The Indian seafood industry, valued at over $8 billion, has reiterated its demand for increased aquaculture area and the creation of a conducive ecosystem to foster sustainable growth. This call for expansion highlights the industry’s recognition of aquaculture’s potential to enhance India’s position as a global seafood leader.

Jagdish Fofandi, President of the Seafood Exporters’ Association of India (SEAI), emphasized the need for a level-playing field for Indian aquaculture, similar to that enjoyed by Ecuador in shrimp culture and Vietnam and Thailand in wild catch. He pointed out that Indian wild-caught shrimp exports to the US have been banned for the past four years, while Ecuador has established a strong foothold in the US shrimp market.

Abraham Tharakan, a seasoned seafood industry veteran, shared that Indian shrimp exports to the US were once valued at around $250 million, but this has significantly declined due to market challenges. These concerns were raised during a two-day dialogue on fishery certification for achieving sustainable development goals in India, organized with the support of SEAI, the Sustainable Seafood Network of India, NITI Ayog, the Marine Stewardship Council, and WWF.

Despite facing hurdles such as the slowdown in the Japanese market, the Indian seafood industry has crossed the $8 billion mark in 2022-23. However, the industry has witnessed a significant drop in surimi (fish paste) demand from Japan, a major export destination for Indian surimi. This decline has had a substantial impact on the industry.

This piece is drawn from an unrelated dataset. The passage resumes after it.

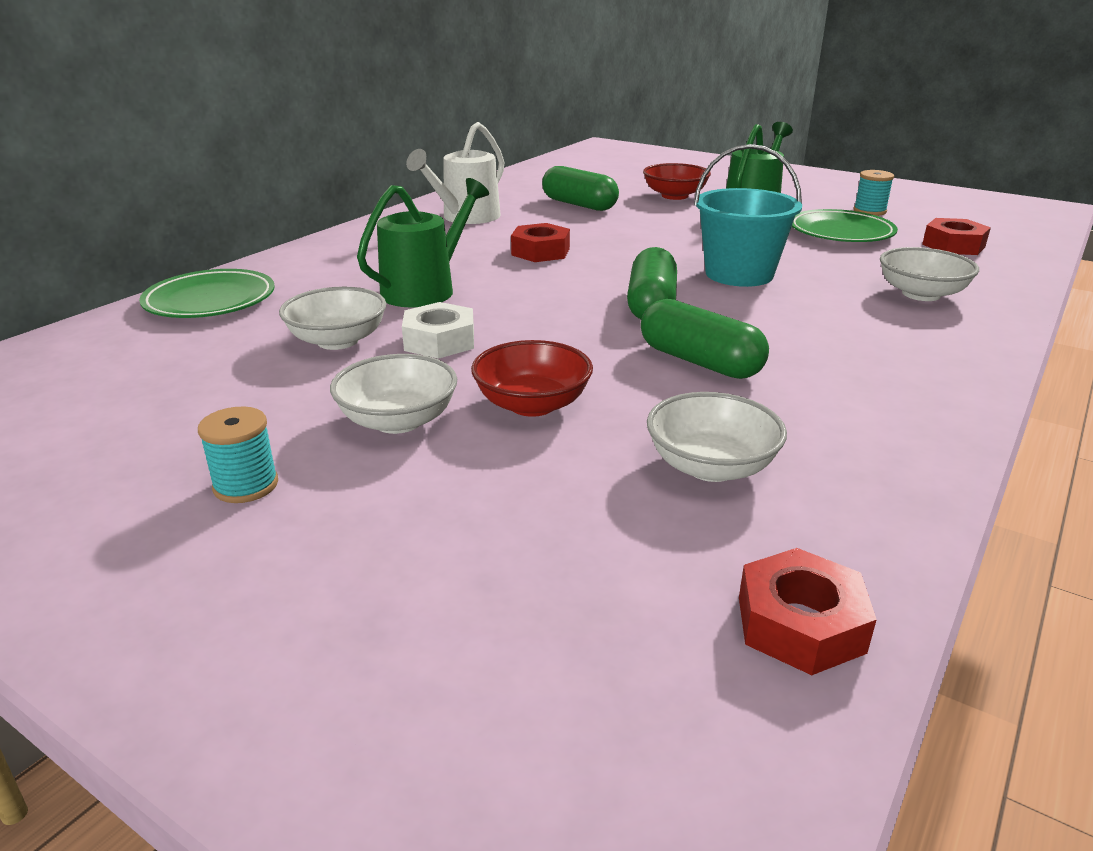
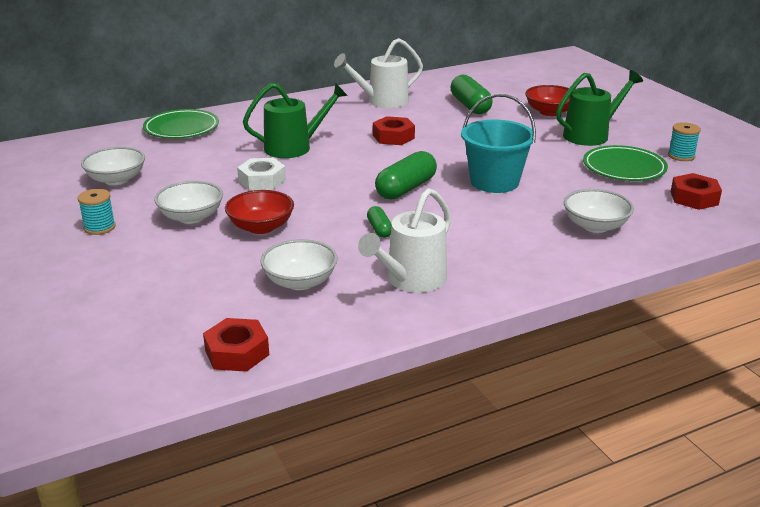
camera: 30 degrees right, 0 degrees up
white bowl [279,287,386,350] -> white bowl moved to [81,147,145,185]
green capsule [641,299,769,379] -> green capsule [367,206,391,238], size x0.53
none -> white watering can [358,188,451,293]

Industry representatives acknowledged that a decline in catch has not yet been reflected in the market but stressed the importance of expanding aquaculture area in India. They pointed to Ecuador’s success in aquaculture and urged for the creation of a similar supportive ecosystem in India to level the playing field.

The cultivation of Pacific white shrimp Vannamei, a popular aquaculture species, has not gained traction in Kerala, despite the fact that around 60% of the shrimp processed in the state is imported from Andhra Pradesh. Additionally, the aquaculture area in Gujarat has experienced a considerable decline, with production in South Gujarat dropping from approximately 90,000 tonnes to 30,000 tonnes.

Fofandi emphasized that aquaculture requires not only suitable land for cultivation but also a supportive ecosystem that facilitates business growth. He highlighted the crucial role of quality seed availability, feed affordability, and competitive electricity costs in driving aquaculture success.

The Indian seafood industry’s call for expansion and ecosystem enhancement underscores the recognition of aquaculture’s potential to boost seafood production, enhance export competitiveness, and contribute to India’s economic growth. By addressing the industry’s concerns and creating a conducive environment for aquaculture, India can further unleash its seafood potential and establish itself as a global leader in this sector.